The grant application specifically mentions community awareness events as non-allowable uses for the money.

Oklahoma-based TruthWorks helps pregnancy centers and drug rehabilitation centers receive government funding “by rigorously monitoring how dollars are spent, while ensuring the separation of private (faith-based services) and reimbursable services from the government,” according to its website. The organization operates in Oklahoma, Texas and Nebraska and hoped to expand into Arkansas with the grant money, its application states.

The centers that will receive the money plan to use it primarily for advertising, including targeted digital ads aimed at Arkansans whose online activity suggests that they may have an unplanned pregnancy, according to the applications. The Advocate obtained copies of the applications through an Arkansas Freedom of Information Act request.

The grant program’s goal is to help pregnant Arkansans give birth regardless of whether the organization or the client practices any religion, so the money can only be used for non-religious services, Department of Finance and Administration spokesman Scott Hardin said last month.

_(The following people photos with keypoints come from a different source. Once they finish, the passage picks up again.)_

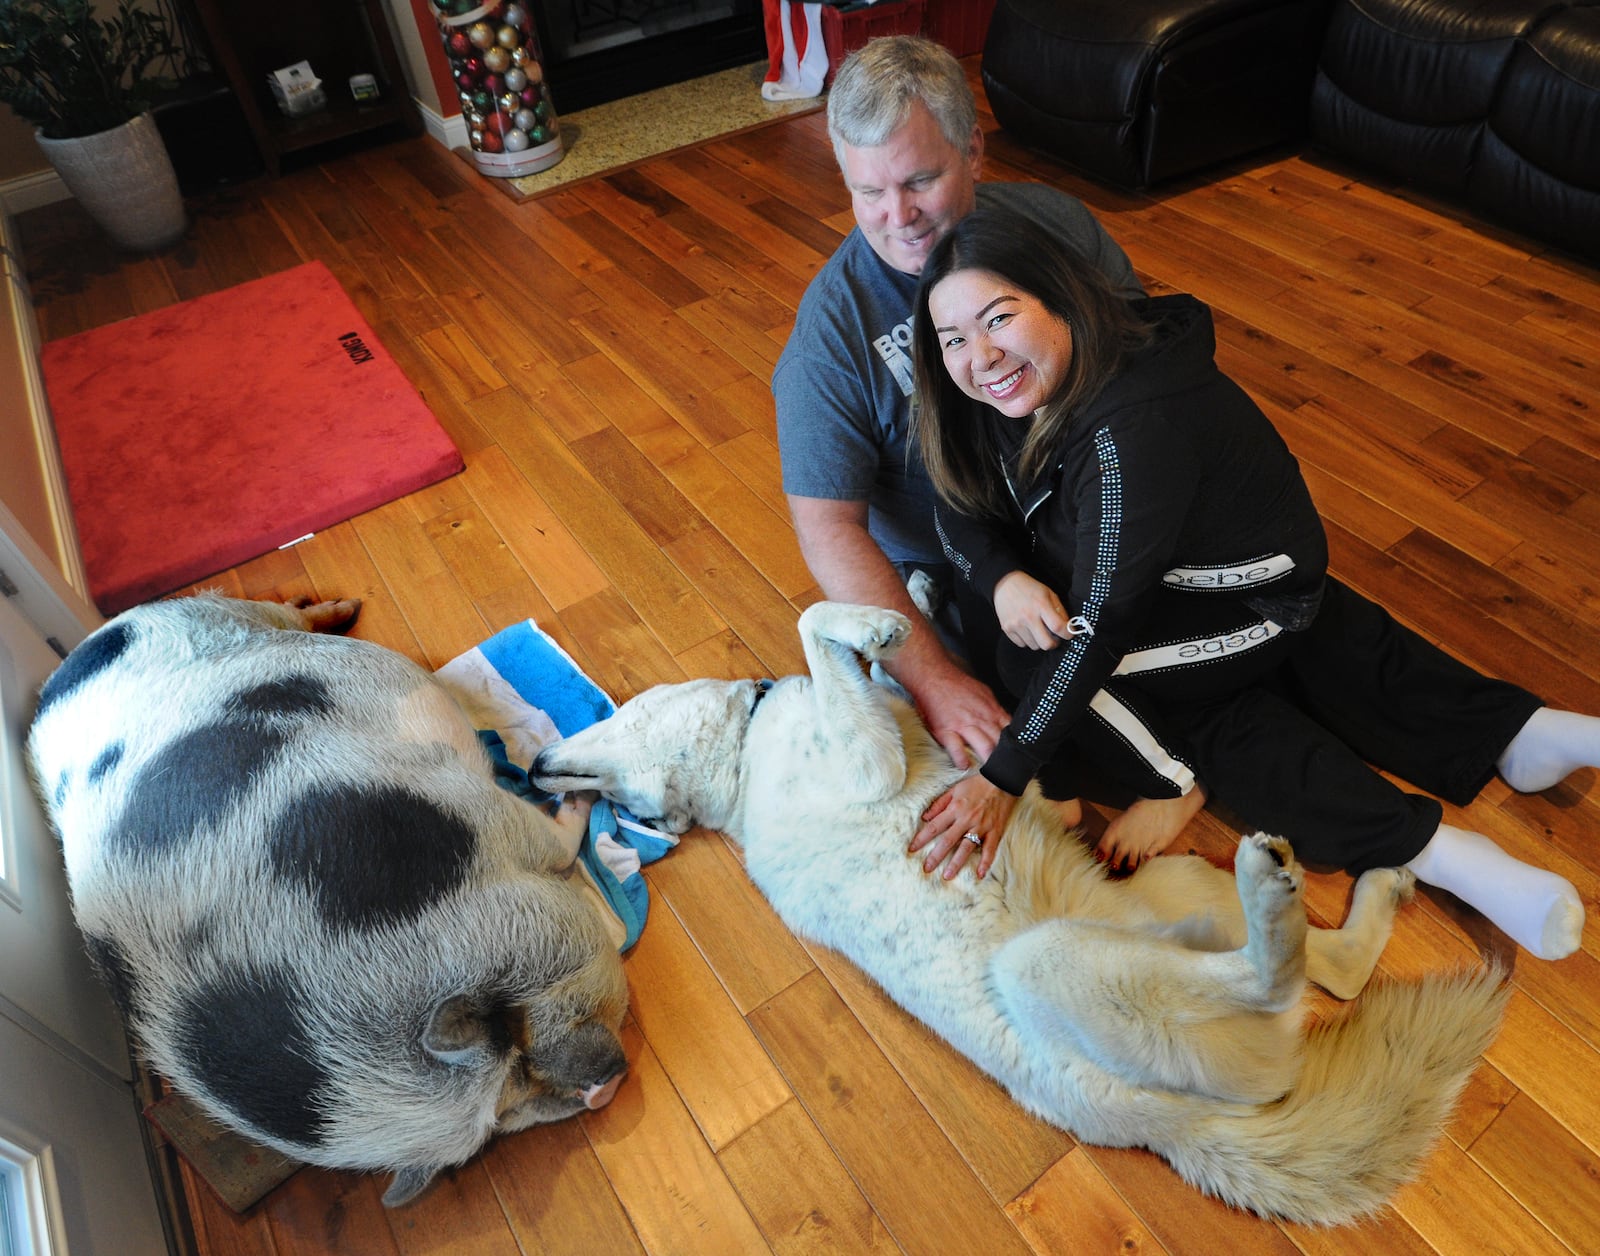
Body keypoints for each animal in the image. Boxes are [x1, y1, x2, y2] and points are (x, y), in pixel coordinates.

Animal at [26, 595, 624, 1203]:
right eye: (515, 1105)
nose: (599, 1092)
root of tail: (60, 675)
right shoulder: (489, 817)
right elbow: (561, 844)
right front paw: (582, 804)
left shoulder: (481, 812)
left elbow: (555, 840)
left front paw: (581, 797)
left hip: (224, 617)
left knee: (286, 613)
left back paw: (345, 606)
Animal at [531, 601, 1504, 1222]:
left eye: (617, 722)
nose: (536, 768)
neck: (736, 772)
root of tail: (1183, 1133)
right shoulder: (869, 766)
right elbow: (815, 625)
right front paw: (871, 624)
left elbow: (889, 685)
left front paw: (900, 628)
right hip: (1058, 962)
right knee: (1275, 984)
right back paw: (1275, 893)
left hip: (1170, 890)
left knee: (1328, 967)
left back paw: (1372, 886)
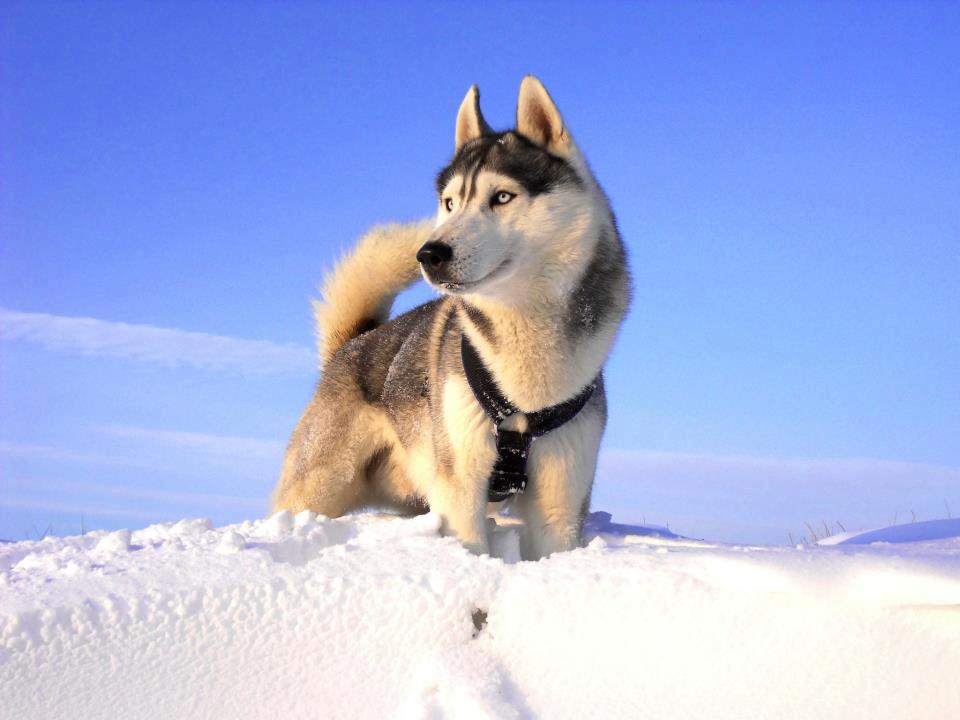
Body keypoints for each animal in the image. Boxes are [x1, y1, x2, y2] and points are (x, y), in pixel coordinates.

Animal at [272, 80, 632, 564]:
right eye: (450, 203)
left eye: (502, 197)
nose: (429, 253)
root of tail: (352, 344)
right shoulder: (462, 486)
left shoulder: (560, 501)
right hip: (320, 487)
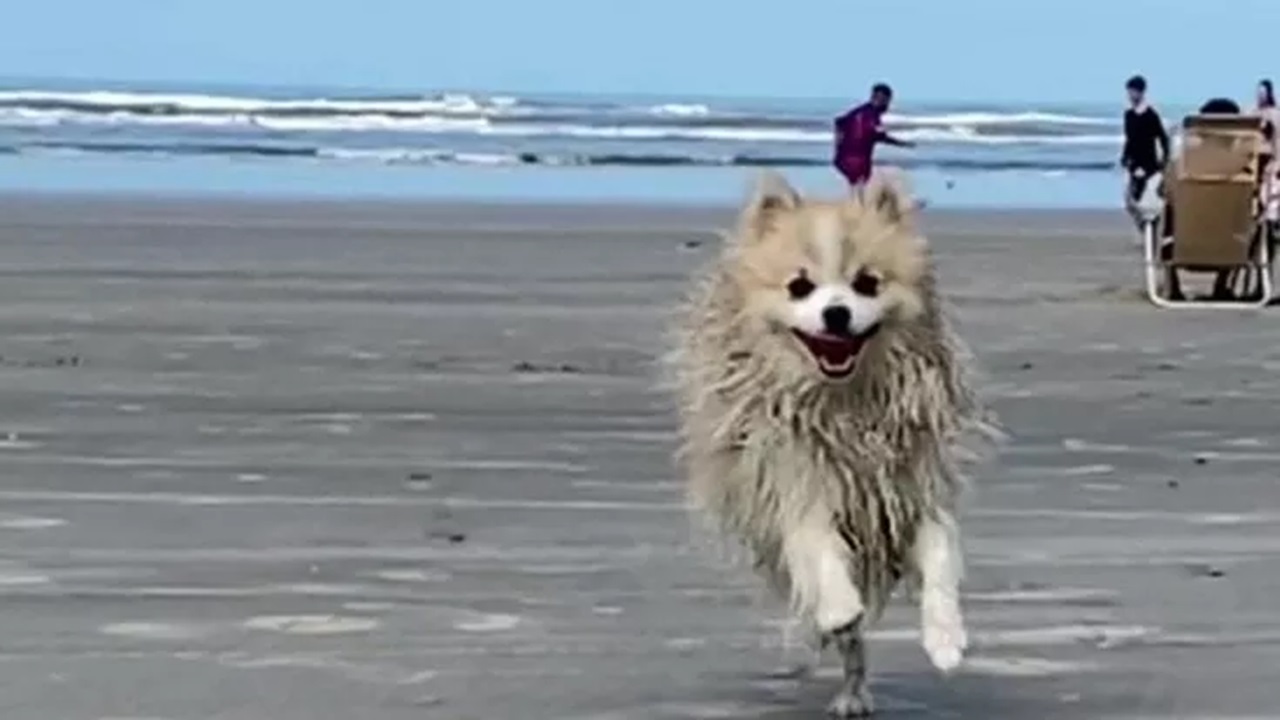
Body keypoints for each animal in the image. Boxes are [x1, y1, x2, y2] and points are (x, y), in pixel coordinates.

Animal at [670, 169, 998, 712]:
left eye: (866, 283)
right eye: (800, 287)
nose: (837, 313)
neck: (846, 404)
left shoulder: (913, 491)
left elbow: (939, 557)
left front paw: (946, 638)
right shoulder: (797, 485)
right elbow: (822, 556)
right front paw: (841, 607)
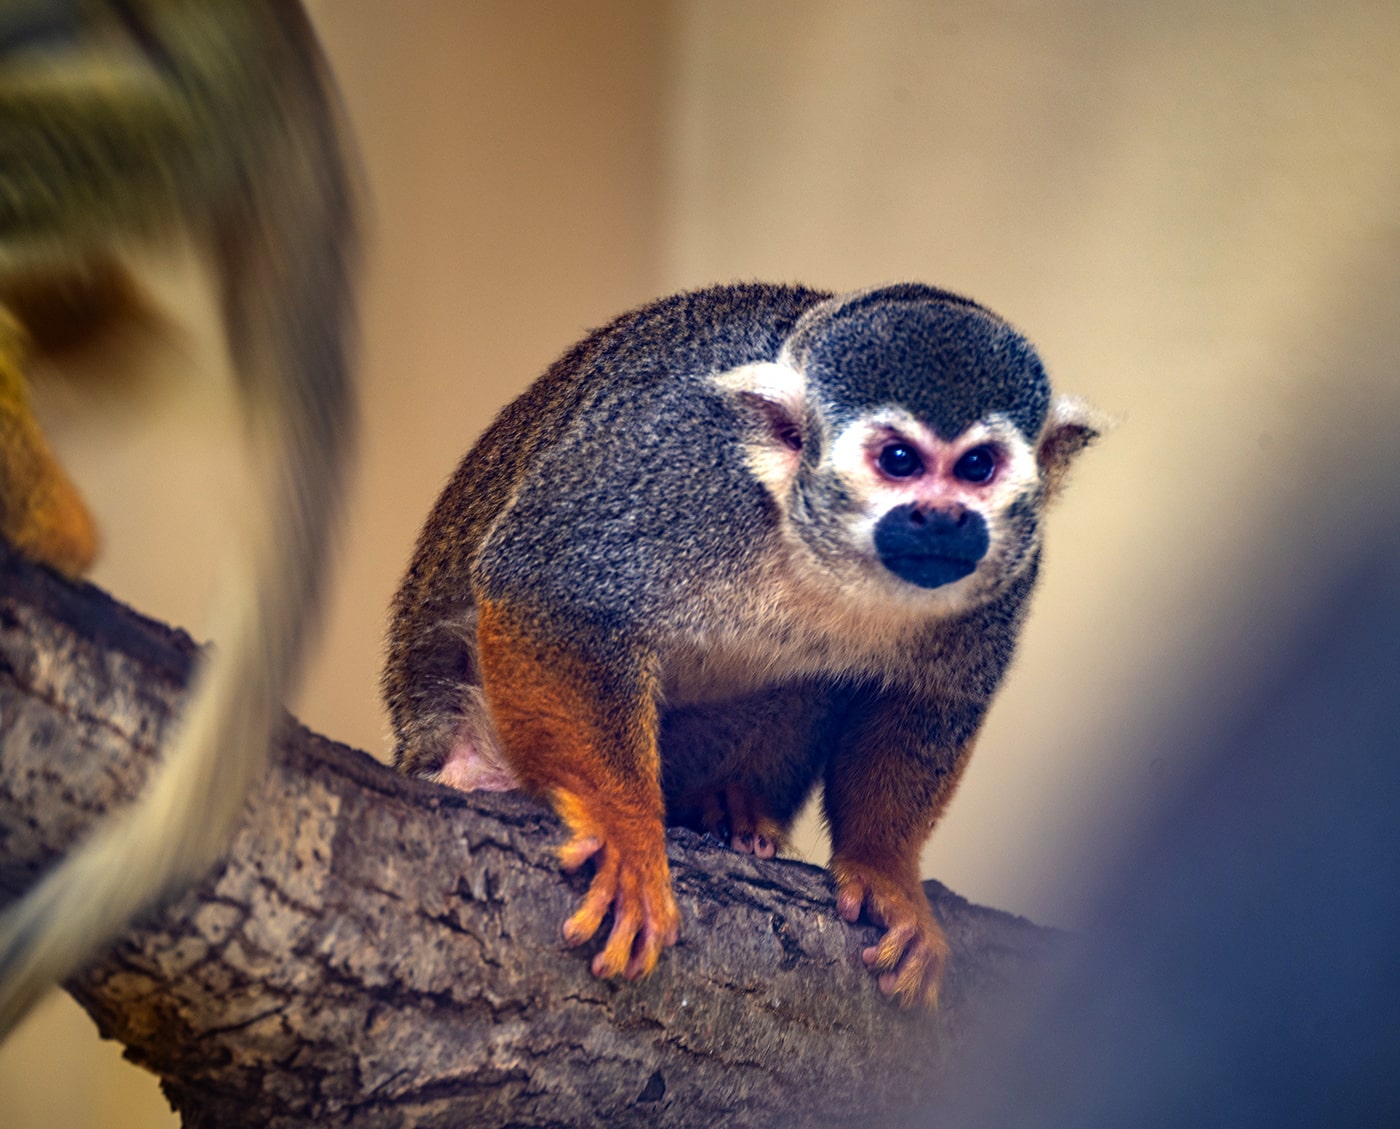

Some pregnancy resource center directors said in August they would not apply for the grant. They said they feared accepting government money could restrict their religious missions even if the money would help them expand their services.

The finance department held a Zoom meeting last month so potential applicants could ask questions about the grant. Hardin said Monday the department will accept more applications for the remaining grant money, with the new application window still to be determined.

“We anticipate increased interest as applicants now understand the process,” Hardin said in an email.

The grantees must spend the money by June 30. Any money left over in the grant fund will be returned to the state’s general revenue fund.